Text segment:
++++++++

I think that's right for normal RPCs without bulk transfers.

If you were to add in a bulk operation I think there would be an additional round of handshaking (implemented in between libbmi and Mercury, in the na_bmi.c code). I believe that the bulk case with BMI does use an extra ack because hypothetically you could run multiple bulk transfers independent of the of the RPC req/ack sequence, so you can't rely on the presence of an implied higher level ack in the bulk xfer case like you can for pure RPCs.

soumagne commented 7 years ago

Right just to confirm what Phil was mentioning, when doing a bulk transfer with BMI, a request gets first sent and then the data is either sent or recv'ed with an additional ack being sent in the case of a put. But since Chuck you're talking about RPC without bulk data, nothing else happens in that case at the NA BMI level, except calling the matching BMI function.

++++++++

Dataset section:

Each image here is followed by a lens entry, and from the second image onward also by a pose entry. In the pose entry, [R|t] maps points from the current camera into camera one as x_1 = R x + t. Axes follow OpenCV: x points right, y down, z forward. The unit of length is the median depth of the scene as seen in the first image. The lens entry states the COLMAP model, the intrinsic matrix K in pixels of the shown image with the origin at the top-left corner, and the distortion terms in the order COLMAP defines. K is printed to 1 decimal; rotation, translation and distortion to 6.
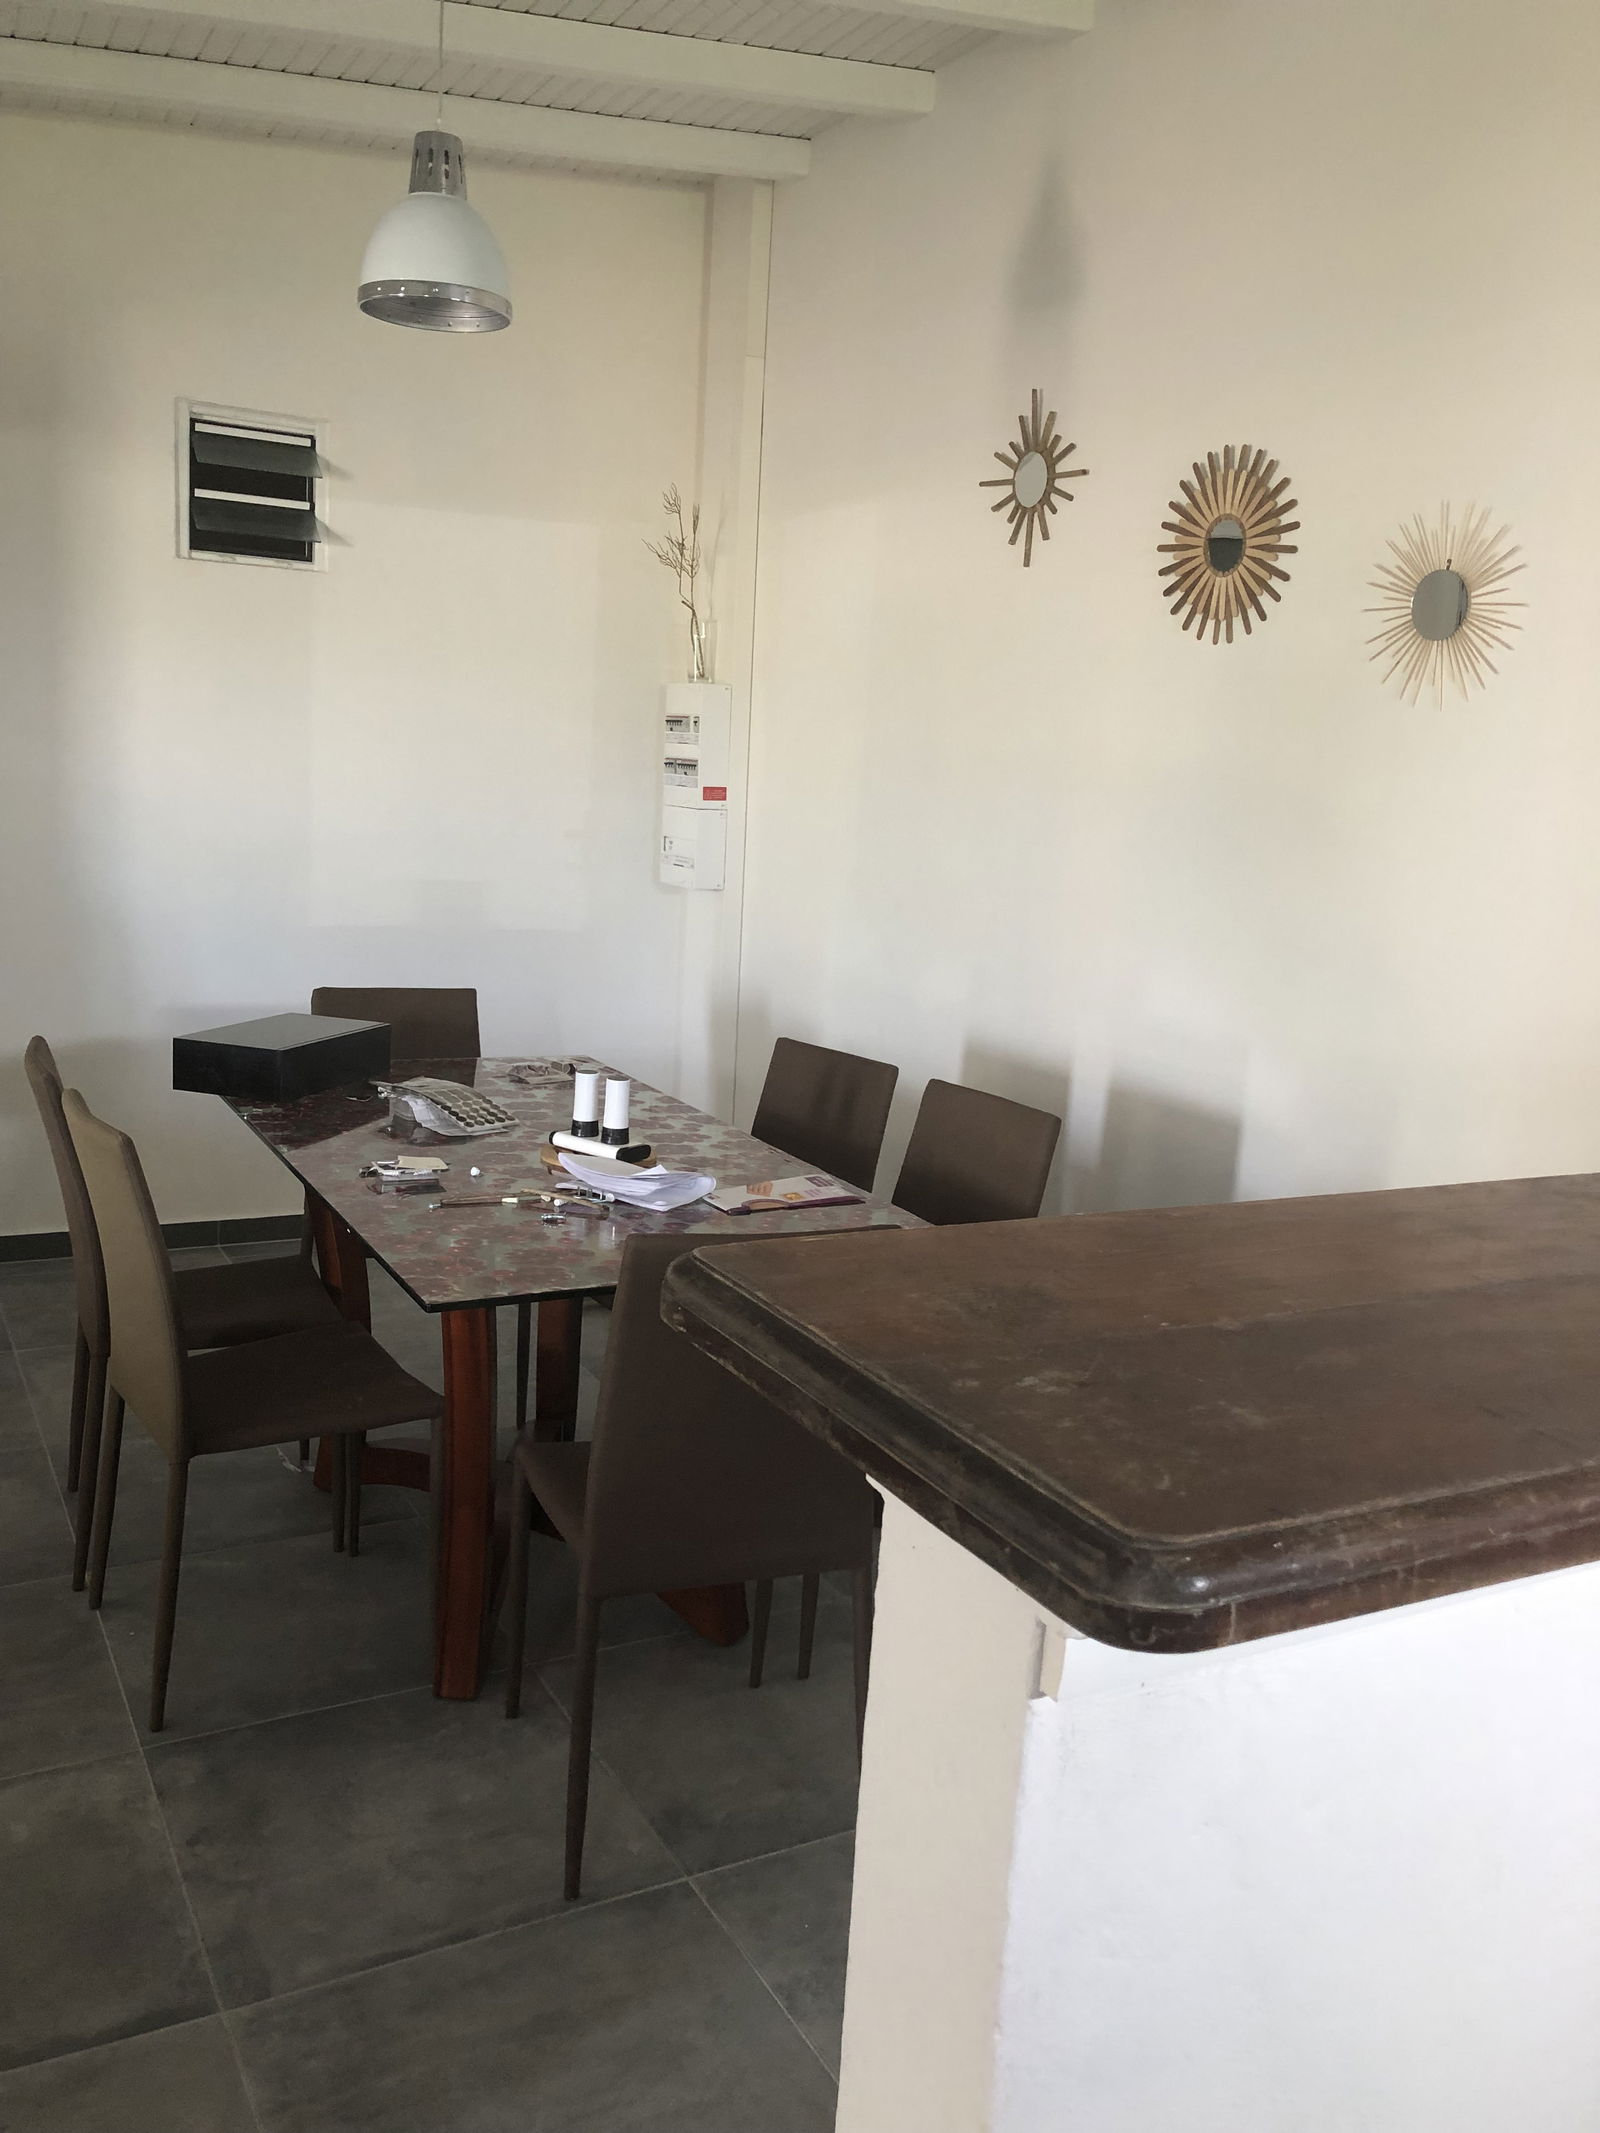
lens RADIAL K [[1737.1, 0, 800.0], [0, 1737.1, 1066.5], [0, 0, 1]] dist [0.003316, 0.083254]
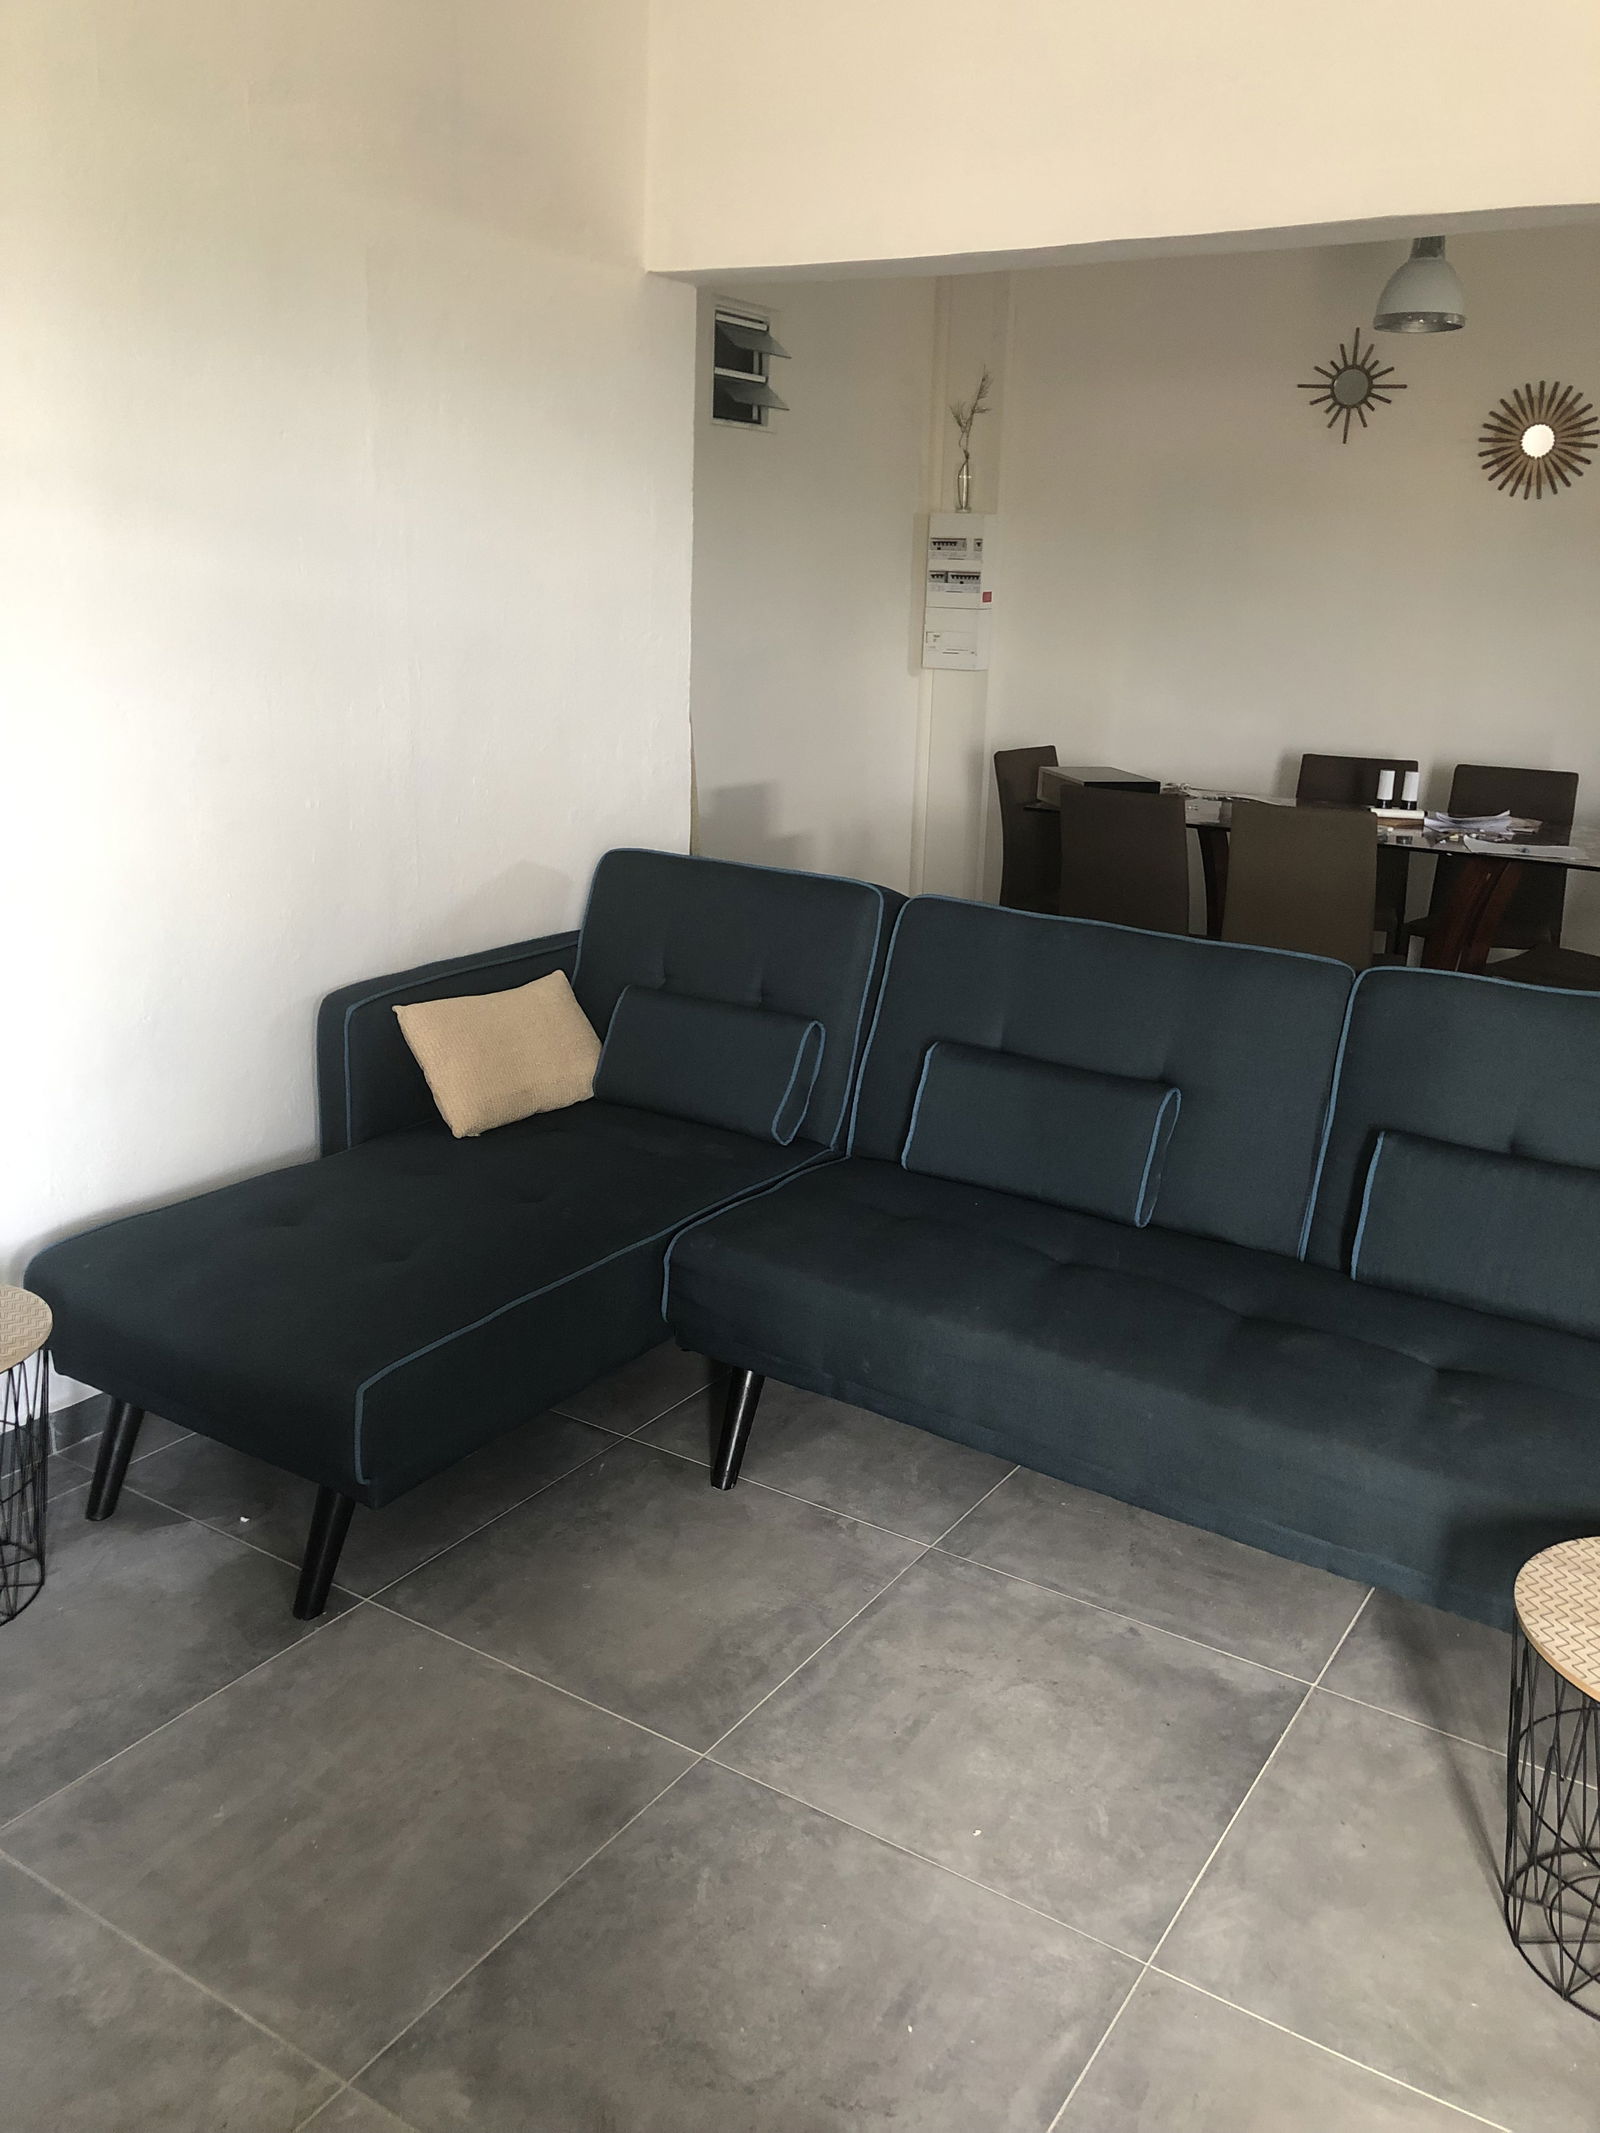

++++++++

Description of the task: Write out, word for word, the passage of the discussion about BMI bulk transfers that begins with the words containing "soumagne commented 7" and ends with "matching BMI function.".

Task response:
soumagne commented 7 years ago

Right just to confirm what Phil was mentioning, when doing a bulk transfer with BMI, a request gets first sent and then the data is either sent or recv'ed with an additional ack being sent in the case of a put. But since Chuck you're talking about RPC without bulk data, nothing else happens in that case at the NA BMI level, except calling the matching BMI function.